Optimist2020 · 21/04/2025 14:28

@spaghettisocks you ask your solicitor for a Declaration of Trust when you purchase your home . So you haven’t protected yourself financially then ?

It doesn’t sound like it no l, is that something I can do now or not?

OP posts:
UndermyShoeJoe · 21/04/2025 14:33

Sounds like a bit of a cocklodger tbh

Yes he does childcare but that’s because he never worked full time.

Id definitely keep your finances completely separate though I would actually make him start paying towards ds more than his current share of bills. Even if it’s £100 a month, because currently his not even paying a penny towards his own child’s holiday or spends yet your supposed to be a couple.

Is the mortgage just yours? Fingers crossed. Don’t want him getting debt on the house.

Sunholidays · 21/04/2025 14:36

An idea: open a Revolut account for the holiday, pay in the amount that you think is reasonable for you and your DS expenses and ask him to pay in his amount (what he thinks is reasonable to cover his share) and ask him to be in charge of it. He will see how much you spend and if it goes down too quickly he might (hopefully) decide to be more careful....

PrincessFairyWren · 21/04/2025 14:38

My DH has always out earned me. I have at times worked part time as a parent to young children and also studied. We have always combined all our money into a joint bank account. I think the way you are talking about your DH here is not good and I would be very upset if my DH didn't want me to be on our family holiday. I also don't like the way you are speaking about him like a child who hasn't earned his pocket money so doesn't get a treat.

I think the bigger issue is you are upset that he mis-manages his money and doesn't work enough hours. This is a separate conversation. Have that conversation.
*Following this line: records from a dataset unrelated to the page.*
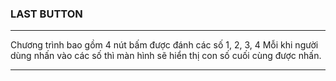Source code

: ### LAST BUTTON

_____
Chương trình bao gồm 4 nút bấm được đánh các số 1, 2, 3, 4
Mỗi khi người dùng nhấn vào các số thì màn hình sẽ hiển thị con số cuối cùng được nhấn.
_____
RechargeableGnu · 21/04/2025 14:39

I would not be going on this holiday. You'll be so full of resentment at everything he orders it will be no holiday for any of you.

mindutopia · 21/04/2025 14:39

Spending on holiday would come from our joint account, by that I mean, meals out. I would not expect Dh to choose cheap options if what he wants is a steak. But realistically, I would have a chat to begin with to say, how much extra do you think you’ll spend on alcohol, great, can you add that extra £300 to our account? Dh would put a beer he bought just from the bar on his personal account.

That said, unless there are other issues at play, it’s very luxurious of him to get 2 days a week off and not contribute as much to the joint pot. It makes sense when it meant saving money on childcare, but now with a child in school FT, especially if he wants money to burn on nice things, he needs to be working more.